Silencieusement, il répondit par un signe de tête que l’avertissement était compris. 

— En avant ! ordonna Albin.

— En première vitesse pour la traversée de la ville ?

La question du mécanicien, — un brave Hollandais carré, trapu, ayant ce teint clair que donne à ses compatriotes l’alimentation à base de lapin aux pruneaux et de genièvre Schiedam, — fit sursauter Gravelotte.

— Aussi rapidement que possible.

— Bien, monsieur ! La corne meugla, le moteur entra en trépidation, et lentement l’appareil se mit en marche, accélérant peu à peu sa vitesse.

Ce fut une course à travers la ville.

Palais, jardins, canaux, avenues ombrageuses filaient en sens inverse. Sur le passage de l’auto, aux croisements de voies, la trompe mugissait ; les piétons, indigènes ou autres, gagnaient au large en se bousculant, pour éviter la bousculade du véhicule ; les voitures s’arrêtaient, les poneys se cabraient en dépit des hurlements des cochers.

L’industrialisme de l’Occident, brutal, tapageur, essoufflé, bouleversait l’indolence d’un peuple somnolent au pays du soleil.

Puis, une porte se présenta, gardée par des soldats en sarongs verts, uniforme de la milice urbaine.

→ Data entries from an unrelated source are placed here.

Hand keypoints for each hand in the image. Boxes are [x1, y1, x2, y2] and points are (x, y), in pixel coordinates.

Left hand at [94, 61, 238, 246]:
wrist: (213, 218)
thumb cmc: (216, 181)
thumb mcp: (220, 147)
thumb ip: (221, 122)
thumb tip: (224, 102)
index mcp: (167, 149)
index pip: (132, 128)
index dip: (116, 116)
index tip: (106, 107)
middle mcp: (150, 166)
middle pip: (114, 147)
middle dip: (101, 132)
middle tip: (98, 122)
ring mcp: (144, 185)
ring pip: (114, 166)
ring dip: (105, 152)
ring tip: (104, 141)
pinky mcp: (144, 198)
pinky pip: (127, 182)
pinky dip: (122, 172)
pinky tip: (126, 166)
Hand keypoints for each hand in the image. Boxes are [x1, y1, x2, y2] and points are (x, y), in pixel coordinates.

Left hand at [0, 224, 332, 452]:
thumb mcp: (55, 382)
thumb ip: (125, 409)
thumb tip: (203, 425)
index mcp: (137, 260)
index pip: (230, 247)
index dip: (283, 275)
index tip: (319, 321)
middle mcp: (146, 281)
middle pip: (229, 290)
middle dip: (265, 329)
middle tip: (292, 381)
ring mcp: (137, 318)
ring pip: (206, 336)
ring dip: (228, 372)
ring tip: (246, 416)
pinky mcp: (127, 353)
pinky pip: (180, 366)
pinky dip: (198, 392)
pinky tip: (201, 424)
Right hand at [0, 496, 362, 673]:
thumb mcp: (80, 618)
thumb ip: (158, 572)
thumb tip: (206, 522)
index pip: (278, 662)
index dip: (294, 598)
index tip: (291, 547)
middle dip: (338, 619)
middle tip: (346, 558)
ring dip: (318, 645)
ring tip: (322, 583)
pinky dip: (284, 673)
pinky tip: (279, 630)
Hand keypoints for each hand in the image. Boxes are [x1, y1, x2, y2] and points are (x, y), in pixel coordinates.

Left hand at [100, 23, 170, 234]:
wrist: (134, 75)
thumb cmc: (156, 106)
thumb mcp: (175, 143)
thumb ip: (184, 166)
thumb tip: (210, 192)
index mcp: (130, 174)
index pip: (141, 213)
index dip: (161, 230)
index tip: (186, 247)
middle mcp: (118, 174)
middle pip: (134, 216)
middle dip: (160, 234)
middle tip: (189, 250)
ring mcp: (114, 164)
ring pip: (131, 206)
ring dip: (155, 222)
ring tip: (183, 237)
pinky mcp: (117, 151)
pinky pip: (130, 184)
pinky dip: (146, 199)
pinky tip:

La voiture franchit le porche, et, se lançant à toute allure sur la route de Samarang, laissa l’agglomération de Djokjokarta en arrière.

Personne ne parlait.

Emportés à travers un tourbillonnement d’air, tous subissaient le vertige de la vitesse.

Arbres, poteaux télégraphiques, buissons, cabanes, passaient tels des boulets suivant comme trajectoires des parallèles à la route.

De temps à autre, on apercevait au loin une charrette attelée de bœufs, des mulets portant un palanquin. Alors la trompe déchirait l’air de ses rugissements. Les voyageurs avaient l’impression d’entendre la voix de l’animal apocalyptique qui les entraînait an un mouvement de tempête.